LOUISVILLE, Ky. — Louisville's Zach Price and Stephan Van Treese a week ago spent most of the game watching their teammates play.

Now they're holding down the middle for the No. 5 Cardinals (5-1).

With starting center Gorgui Dieng sidelined until January with a broken left wrist he suffered eight days ago, the two reserves are getting extended minutes.

Price and Treese enter Saturday's game against Illinois State averaging a combined 3.0 points and 5.1 rebounds per game. That's a drop-off from Dieng's 8.2 points and 8.0 rebounds.

Louisville coach Rick Pitino doesn't expect them to replace Dieng, and doesn't want them to try. He hopes that each focuses on creating his own inside niche. Whether they do will likely depend on how much confidence they develop from being in the fray.

“I'm very confident in them, but they're not Gorgui,” Pitino said Friday.

Saturday will mark the second game with extensive playing time for 6-foot-10 sophomore Price and 6-9 senior Van Treese.

Dieng was injured in Louisville's semifinal victory over Missouri at the Battle 4 Atlantis tournament in the Bahamas. He returned with his wrist wrapped and eventually played 24 minutes but missed the championship game loss to Duke.

Both played against Blue Devils' big man Mason Plumlee, who finished with 16 points and seven rebounds. Besides relishing the challenge, each seemed to handle the extra minutes well.

Now it's a matter of boosting their confidence.

Price said the Duke game helped him.

“My teammates were definitely on my side throughout the whole game, telling me things that I need to do,” Price said. “Just being able to play against a great player like Mason Plumlee is just really building my confidence up.”

Price may not give the Cardinals the presence inside they're used to, but he provides size comparable to the 6-11 Dieng. Pitino also believes the increased time will also help Price become more comfortable with understanding how to play his position.

“He's a big body, he jumps well, he's got a good hook inside,” the coach said. “His biggest weakness is low self-esteem. I told him, go out there and say, ‘I'm the best big man on the court' and then go show it because he has the ability to do it.

“I think he's a much better player than he knows he is. I've always expected him to do more. So, we're hoping he can.”

Knee injuries have limited Van Treese's ability to contribute to the point where he almost transferred after last season's Final Four run. He decided to stay with the Cardinals after talking with Pitino.

He is glad he did, and improved health has a lot to do with his attitude.

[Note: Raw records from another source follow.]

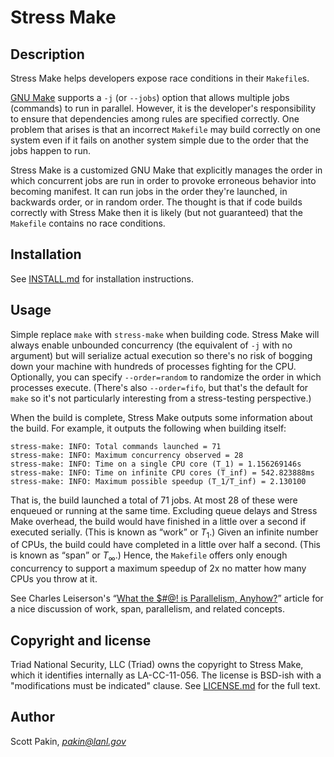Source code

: Stress Make
===========

Description
-----------

Stress Make helps developers expose race conditions in their `Makefile`s.

[GNU Make](http://www.gnu.org/software/make/) supports a `-j` (or `--jobs`) option that allows multiple jobs (commands) to run in parallel.  However, it is the developer's responsibility to ensure that dependencies among rules are specified correctly.  One problem that arises is that an incorrect `Makefile` may build correctly on one system even if it fails on another system simple due to the order that the jobs happen to run.

Stress Make is a customized GNU Make that explicitly manages the order in which concurrent jobs are run in order to provoke erroneous behavior into becoming manifest.  It can run jobs in the order they're launched, in backwards order, or in random order.  The thought is that if code builds correctly with Stress Make then it is likely (but not guaranteed) that the `Makefile` contains no race conditions.

Installation
------------

See [INSTALL.md](https://github.com/lanl/stress-make/blob/master/INSTALL.md) for installation instructions.

Usage
-----

Simple replace `make` with `stress-make` when building code.  Stress Make will always enable unbounded concurrency (the equivalent of `-j` with no argument) but will serialize actual execution so there's no risk of bogging down your machine with hundreds of processes fighting for the CPU.  Optionally, you can specify `--order=random` to randomize the order in which processes execute.  (There's also `--order=fifo`, but that's the default for `make` so it's not particularly interesting from a stress-testing perspective.)

When the build is complete, Stress Make outputs some information about the build.  For example, it outputs the following when building itself:

	stress-make: INFO: Total commands launched = 71
	stress-make: INFO: Maximum concurrency observed = 28
	stress-make: INFO: Time on a single CPU core (T_1) = 1.156269146s
	stress-make: INFO: Time on infinite CPU cores (T_inf) = 542.823888ms
	stress-make: INFO: Maximum possible speedup (T_1/T_inf) = 2.130100

That is, the build launched a total of 71 jobs.  At most 28 of these were enqueued or running at the same time.  Excluding queue delays and Stress Make overhead, the build would have finished in a little over a second if executed serially.  (This is known as <q>work</q> or <i>T</i><sub>1</sub>.)  Given an infinite number of CPUs, the build could have completed in a little over half a second.  (This is known as <q>span</q> or <i>T</i><sub>&infin;</sub>.)  Hence, the `Makefile` offers only enough concurrency to support a maximum speedup of 2x no matter how many CPUs you throw at it.

See Charles Leiserson's <q>[What the $#@! is Parallelism, Anyhow?](https://www.cprogramming.com/parallelism.html)</q> article for a nice discussion of work, span, parallelism, and related concepts.

Copyright and license
---------------------

Triad National Security, LLC (Triad) owns the copyright to Stress Make, which it identifies internally as LA-CC-11-056.  The license is BSD-ish with a "modifications must be indicated" clause.  See [LICENSE.md](https://github.com/lanl/stress-make/blob/master/LICENSE.md) for the full text.

Author
------

Scott Pakin, [_pakin@lanl.gov_](mailto:pakin@lanl.gov)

Though nowhere close to what he considered his peak condition as a sophomore, the Indianapolis native feels “100 percent” now after not playing for six months during his recovery.

While that figures to help the Cardinals' depth later in the season, Pitino leaves no doubt about how much Louisville will miss Dieng. He set a school record with 128 blocks last season and provided the inside presence the coach believes the Cardinals need to make another championship run.